Text section:
══════════════════════════════
The fitting process utilizes a traditional Least Squares (LS) method, which fits the observed data by minimizing the squared differences between observed and predicted values.

The function can handle two fitting methods:

- Discrete: Suitable for discrete data points (e.g., spectra with small orbital phase ranges, faster).
- Extended: Suitable for data with varying or extended bin sizes, typical with current instrument resolutions (e.g., XMM-Newton and Chandra) and short X-ray binary (XRB) orbits.

Inputs:
- x_data: Time bins of the observed data.
- y_data: Observed data points corresponding to each time bin.
- y_err: Error associated with each observed data point (default is 0).
- units: Units of the observed data (default is "keV").
- method_: Fitting method to use, either "discrete" or "extended" (default is "extended").
- extended_binsize: Bin size for extended method (default is 0.01).
- A form will appear to input the necessary bounds for the orbital parameters. These parameters will be saved in a .txt file in the current directory and automatically loaded in subsequent runs. This avoids the need to re-enter all parameters; you can modify only those that require adjustment.


Outputs:
- DataFrame of the best-fit parameters and their errors.
- ph: Array of phases corresponding to the predicted data.
- predicted_data: Predicted data based on the best-fit parameters.
- r_squared: Coefficient of determination (R-squared) indicating the quality of fit.

fit_disc_ps

fit_disc_ps fits orbital modulation data by estimating parameters such as phase, semi-major axis, orbital period, eccentricity, inclination for the main orbit, and corresponding parameters for a secondary orbit (e.g., ballistic capture of matter around a compact object or an accretion disk).

The fitting process uses a particle swarm optimization (PSO) algorithm, which iteratively improves parameter estimates by minimizing the chi-squared difference between observed and predicted data.

The function can handle two fitting methods:

- Discrete: Suitable for discrete data points (e.g., spectra with small orbital phase ranges, faster).
- Extended: Suitable for data with varying or extended bin sizes, typical with current instrument resolutions (e.g., XMM-Newton and Chandra) and short X-ray binary (XRB) orbits.

Inputs:
- x_data: Time bins of the observed data.
- y_data: Observed data points corresponding to each time bin.
- y_err: Error associated with each observed data point (default is 0).
- num_iterations: Number of iterations for the PSO algorithm (default is 3).
- maxiter: Maximum number of iterations for each PSO run (default is 1000).
- swarmsize: Number of particles in the PSO swarm (default is 100).
- units: Units of the observed data (default is "keV").
- method_: Fitting method to use, either "discrete" or "extended" (default is "extended").
- extended_binsize: Bin size for extended method (default is 0.01).
- A form will appear to input the necessary bounds for the orbital parameters. These parameters will be saved in a .txt file in the current directory and automatically loaded in subsequent runs. This avoids the need to re-enter all parameters; you can modify only those that require adjustment.


Outputs:
- DataFrame of the best-fit parameters and their standard deviations.
- ph: Array of phases corresponding to the predicted data for the main orbit.
- ph2: Array of phases corresponding to the predicted data for the secondary orbit.
- predicted_data: Predicted data based on the best-fit parameters.
- r_squared: Coefficient of determination (R-squared) indicating the quality of fit.
══════════════════════════════
Listed records:

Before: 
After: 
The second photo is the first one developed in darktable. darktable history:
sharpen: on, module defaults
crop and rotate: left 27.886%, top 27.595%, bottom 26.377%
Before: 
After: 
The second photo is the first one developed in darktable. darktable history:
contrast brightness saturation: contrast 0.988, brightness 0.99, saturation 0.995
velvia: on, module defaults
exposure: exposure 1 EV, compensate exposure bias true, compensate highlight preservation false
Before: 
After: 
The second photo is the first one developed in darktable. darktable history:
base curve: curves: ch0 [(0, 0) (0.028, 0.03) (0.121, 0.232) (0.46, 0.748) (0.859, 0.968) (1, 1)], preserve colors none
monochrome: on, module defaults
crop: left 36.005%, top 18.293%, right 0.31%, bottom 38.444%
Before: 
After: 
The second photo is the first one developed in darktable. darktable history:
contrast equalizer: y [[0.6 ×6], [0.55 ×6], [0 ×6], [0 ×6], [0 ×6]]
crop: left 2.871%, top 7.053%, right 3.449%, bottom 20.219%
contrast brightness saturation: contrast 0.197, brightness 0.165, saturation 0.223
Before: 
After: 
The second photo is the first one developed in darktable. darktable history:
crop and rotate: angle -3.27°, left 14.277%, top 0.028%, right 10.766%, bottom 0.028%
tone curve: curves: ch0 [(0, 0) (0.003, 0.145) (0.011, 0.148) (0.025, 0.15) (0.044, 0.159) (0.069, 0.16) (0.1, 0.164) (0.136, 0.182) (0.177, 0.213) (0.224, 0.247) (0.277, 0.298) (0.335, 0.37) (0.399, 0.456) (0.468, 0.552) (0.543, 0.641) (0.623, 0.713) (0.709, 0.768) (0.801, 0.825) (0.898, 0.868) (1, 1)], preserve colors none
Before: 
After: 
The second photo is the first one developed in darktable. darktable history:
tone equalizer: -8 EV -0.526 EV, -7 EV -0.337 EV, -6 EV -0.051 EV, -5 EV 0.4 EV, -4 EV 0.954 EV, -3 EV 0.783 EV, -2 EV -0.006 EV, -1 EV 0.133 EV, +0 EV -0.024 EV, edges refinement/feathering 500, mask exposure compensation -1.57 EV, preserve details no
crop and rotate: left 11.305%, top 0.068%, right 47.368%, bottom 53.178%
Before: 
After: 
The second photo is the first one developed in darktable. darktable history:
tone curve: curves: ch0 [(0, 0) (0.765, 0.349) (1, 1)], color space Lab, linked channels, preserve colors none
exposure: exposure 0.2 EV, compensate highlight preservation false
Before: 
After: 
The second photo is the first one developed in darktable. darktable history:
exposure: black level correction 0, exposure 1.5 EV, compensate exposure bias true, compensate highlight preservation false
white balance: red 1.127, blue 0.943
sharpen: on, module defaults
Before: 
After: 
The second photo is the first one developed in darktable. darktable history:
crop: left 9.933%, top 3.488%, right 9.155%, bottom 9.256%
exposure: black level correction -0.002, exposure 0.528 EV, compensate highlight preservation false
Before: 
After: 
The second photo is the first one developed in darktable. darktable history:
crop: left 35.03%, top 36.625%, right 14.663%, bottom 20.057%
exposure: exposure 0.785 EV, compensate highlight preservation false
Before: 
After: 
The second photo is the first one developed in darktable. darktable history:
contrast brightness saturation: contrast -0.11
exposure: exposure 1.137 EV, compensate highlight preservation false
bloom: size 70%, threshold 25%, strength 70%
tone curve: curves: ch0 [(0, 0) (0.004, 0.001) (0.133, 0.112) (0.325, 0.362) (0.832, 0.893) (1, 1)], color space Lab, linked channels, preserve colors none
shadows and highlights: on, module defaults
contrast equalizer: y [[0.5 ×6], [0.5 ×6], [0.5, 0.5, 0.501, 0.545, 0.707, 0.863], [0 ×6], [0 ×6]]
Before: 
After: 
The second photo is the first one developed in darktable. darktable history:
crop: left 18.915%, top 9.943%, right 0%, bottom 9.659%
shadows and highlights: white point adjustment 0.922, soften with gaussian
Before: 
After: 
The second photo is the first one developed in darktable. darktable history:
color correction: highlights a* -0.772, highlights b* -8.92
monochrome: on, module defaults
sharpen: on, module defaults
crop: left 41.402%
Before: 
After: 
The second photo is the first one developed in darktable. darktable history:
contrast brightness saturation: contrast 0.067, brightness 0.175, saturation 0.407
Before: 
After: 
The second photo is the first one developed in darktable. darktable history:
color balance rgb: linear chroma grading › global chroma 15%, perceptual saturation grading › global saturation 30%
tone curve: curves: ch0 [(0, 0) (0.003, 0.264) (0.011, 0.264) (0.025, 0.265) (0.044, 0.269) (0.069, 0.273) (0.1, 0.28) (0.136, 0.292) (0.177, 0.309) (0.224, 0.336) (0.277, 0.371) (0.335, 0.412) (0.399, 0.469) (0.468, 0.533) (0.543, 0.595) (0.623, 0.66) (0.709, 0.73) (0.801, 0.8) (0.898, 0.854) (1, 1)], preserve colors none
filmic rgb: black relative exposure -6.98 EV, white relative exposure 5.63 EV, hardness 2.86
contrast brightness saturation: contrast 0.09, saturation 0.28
══════════════════════════════
Set exercise: Please continue the orbital fitting function documentation from its last line, keeping it distinct from the entries.

Exercise response:
fit_disc_ls

fit_disc_ls fits orbital modulation data by estimating parameters such as phase, semi-major axis, orbital period, eccentricity, inclination for the main orbit, and corresponding parameters for a secondary orbit (e.g., ballistic capture of matter around a compact object or an accretion disk).

The fitting process uses a traditional least squares (LS) method, provided here for completeness despite its potential limitations due to the model's complexity.

The function can handle two fitting methods:

- Discrete: Suitable for discrete data points (e.g., spectra with small orbital phase ranges, faster).
- Extended: Suitable for data with varying or extended bin sizes, typical with current instrument resolutions (e.g., XMM-Newton and Chandra) and short X-ray binary (XRB) orbits.

Inputs:
- x_data: Time bins of the observed data.
- y_data: Observed data points corresponding to each time bin.
- y_err: Error associated with each observed data point (default is 0).
- units: Units of the observed data (default is "keV").
- method_: Fitting method to use, either "discrete" or "extended" (default is "extended").
- extended_binsize: Bin size for extended method (default is 0.01).
- A form will appear to input the necessary bounds for the orbital parameters. These parameters will be saved in a .txt file in the current directory and automatically loaded in subsequent runs. This avoids the need to re-enter all parameters; you can modify only those that require adjustment.


Outputs:
- DataFrame of the best-fit parameters and their errors.
- ph: Array of phases corresponding to the predicted data.
- predicted_data: Predicted data based on the best-fit parameters.
- r_squared: Coefficient of determination (R-squared) indicating the quality of fit.

fit_spiral_ps

fit_spiral_ps fits orbital modulation data by estimating parameters for a spiral orbit.

The fitting process uses a particle swarm optimization (PSO) algorithm, which iteratively improves the parameter estimates by minimizing the chi-squared difference between the observed and predicted data.

The function can handle two fitting methods:

- Discrete: Suitable for discrete data points (e.g., spectra with small orbital phase ranges, faster).
- Extended: Suitable for data with varying or extended bin sizes, typical with current instrument resolutions (e.g., XMM-Newton and Chandra) and short X-ray binary (XRB) orbits.

Inputs:
- x_data: Time bins of the observed data.
- y_data: Observed data points corresponding to each time bin.
- y_err: Error associated with each observed data point (default is 0).
- num_iterations: Number of PSO iterations to perform (default is 3).
- maxiter: Maximum number of iterations for PSO (default is 1000).
- swarmsize: Number of particles in the swarm for PSO (default is 100).
- units: Units of the observed data (default is "keV").
- method_: Fitting method to use, either "discrete" or "extended" (default is "extended").
- extended_binsize: Bin size for extended method (default is 0.01).
- A form will appear to input the necessary bounds for the orbital parameters. These parameters will be saved in a .txt file in the current directory and automatically loaded in subsequent runs. This avoids the need to re-enter all parameters; you can modify only those that require adjustment.


Outputs:
- DataFrame of the best-fit parameters and their standard deviations.
- ph: Array of phases corresponding to the predicted data.
- predicted_data: Predicted data based on the best-fit parameters.
- r_squared: Coefficient of determination (R-squared) indicating the quality of fit.

fit_spiral_ls

fit_spiral_ls fits orbital modulation data by estimating parameters for a spiral orbit.

The fitting process uses a traditional least squares (LS) method, provided for completeness due to the complexity of the model.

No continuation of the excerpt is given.